According to the Tashkent Agreement signed with the Pakistan President General Mohammed Ayub Khan and mediated by Soviet premier Aleksey Kosygin on January 10, for the ceasefire of hostilities between the two countries, India agreed to return the strategic Haji Pir pass to Pakistan which it had captured in August 1965 against heavy odds and at a huge human cost. This move was unpalatable to most Indians.

However, Sanjay Nath Singh, the son of Suman, Lal Bahadur’s daughter and Vijay Nath Singh, says that unlike the popular theory that the last person that he spoke to was his mother, it was his father that the late Prime Minister talked to as he wanted to discuss the reaction to the agreement among the countrymen. “He told my father that ‘when I come back, I will put before my countrymen something that would make them forget the Agreement.’ The decision was taken in consultation with other people and was not done under any pressure.” The trailer hints that the surprise here was none other than  the Indian National Army leader Subhash Chandra Bose. He or someone who bears a striking resemblance to him is standing behind the Russian premier in a photograph that was clicked after the signing of the agreement between the two countries.

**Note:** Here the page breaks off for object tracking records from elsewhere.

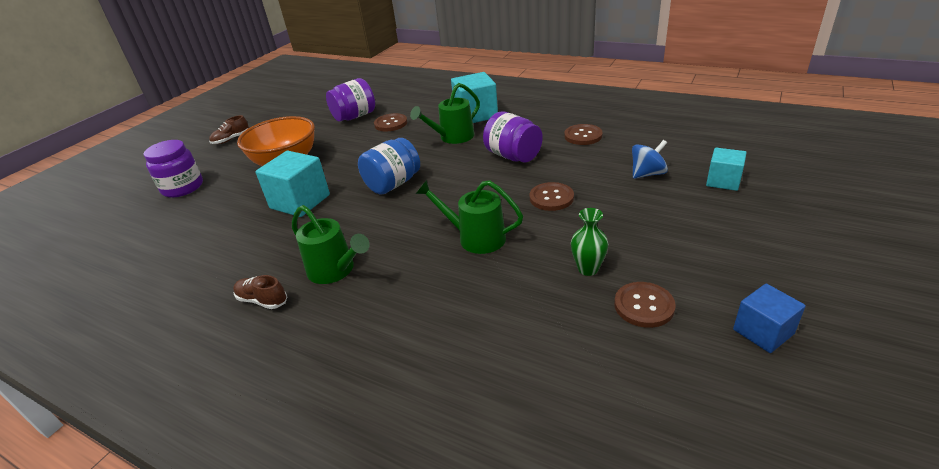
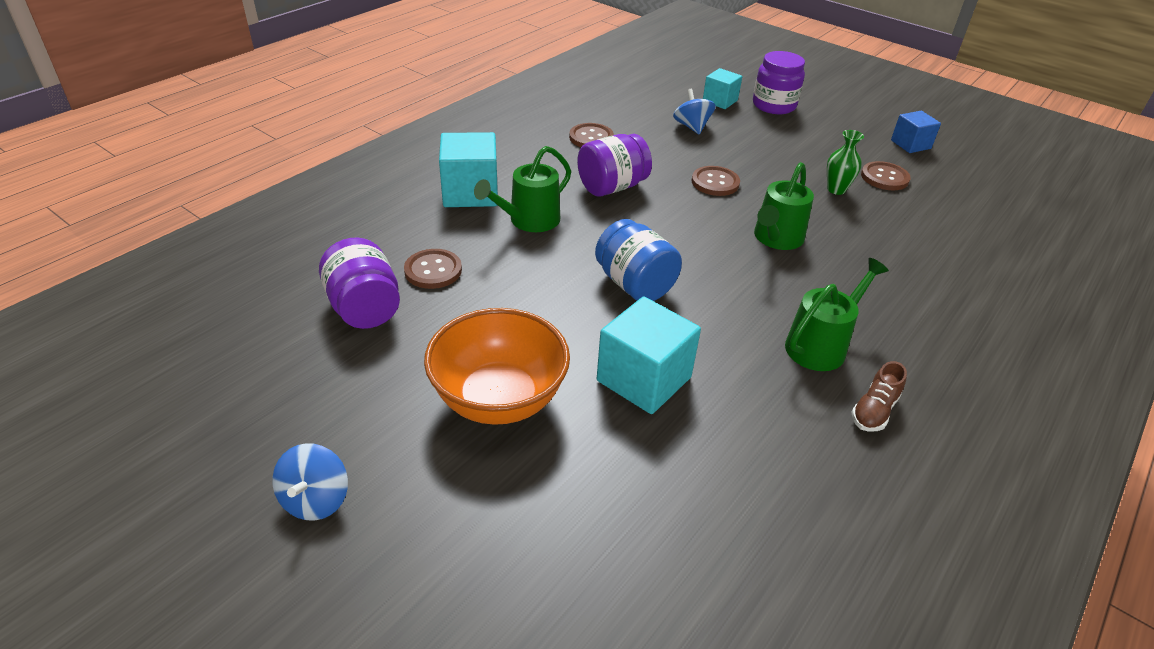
camera: 85 degrees left, 5 degrees up
purple jar [144,140,203,198] -> purple jar moved to [753,51,805,114]
brown shoe [209,115,249,144] -> blue spinning top [273,443,348,521]
green watering can [410,83,480,144] -> green watering can turned 75 degrees clockwise [474,146,571,232]

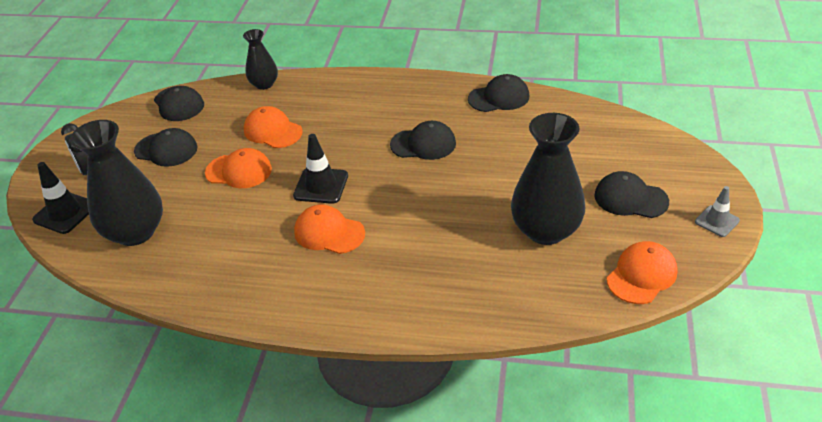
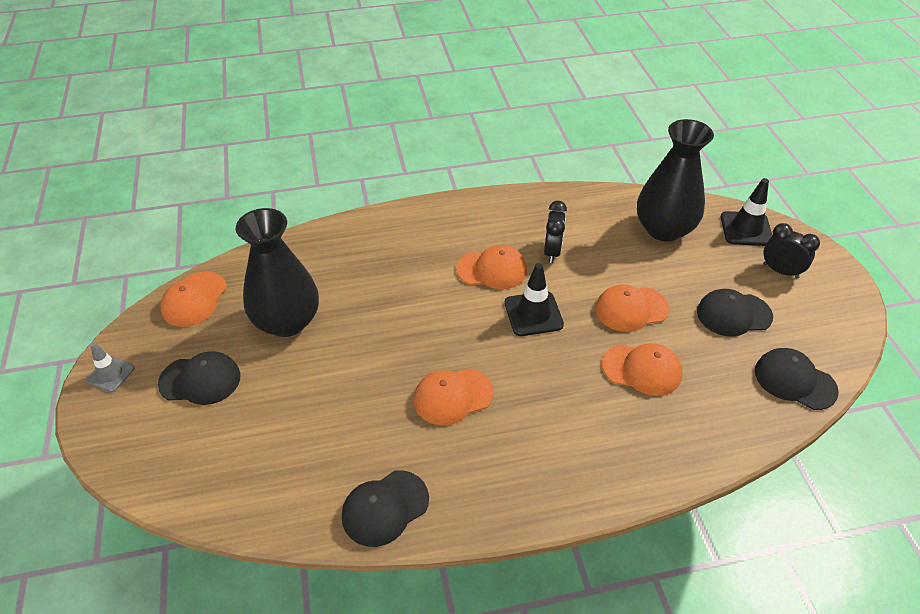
camera: 155 degrees right, 5 degrees up
black vase [243,29,278,90] -> none
black cap [390,121,456,160] -> orange cap [414,368,494,425]
none -> black clock [544,201,567,263]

Coincidentally or we can say ironically, the death of Bose is another incident of modern Indian history that is still shrouded in mystery despite several commissions and enquiry. Singh asks, “Isn’t it really surprising that the death of the second Prime Minister outside the country is not questioned by anyone, including journalists, and his own party members?”

But irrespective of his short tenure and untimely as well as mysterious death, even 53 years after his death, Lal Bahadur’s name is spoken with nothing short of awe. While other Indian Prime Ministers might have been divisive figures with their loyal band of supporters and dissenters, Lal Bahadur continues to evoke nothing but praise. “He is very difficult to emulate for the simple reason that anything he preached, he practised on himself and his family first. During Shastri Vrat, the entire family, including my then two-year-old sister, did not eat,” he says referring to the famous austerity drill where, in order to battle the chronic food shortage that the country faced, he gave up eating one meal in a week before asking the country to follow suit. He even motivated the country to maximise the cultivation of food grains by ploughing the lawn himself at his official residence.

Pooja, Singh’s wife, recalls her mother-in-law cooking the peels of every vegetable. “Karela (bitter gourd), tori (snake gourd) peels were cooked. The skin of singhada (water chestnut) was  used to make pickle. I came from a fairly affluent family and I was surprised. My mother-in-law told me that the family had seen poverty and nothing was wasted.”

Interestingly, for the strong spine he possessed, he was not dour and did have a sense of humour. “When leaving for Tashkent, my father, a  diminutive man who stood at 5’2”, was asked how he would stand up to the towering physical presence of General Ayub who was one feet taller than him? He replied, ‘The  Indian Prime Minister would look up while the Pakistani President would have to look down while talking to each other,’ ” says Sunil.

But even his opponent had nothing but praise for him. General Ayub believed that he was the person “who could have brought India and Pakistan closer.”

Clearly, they do not make men or statesmen like him any more. Or even when he was alive.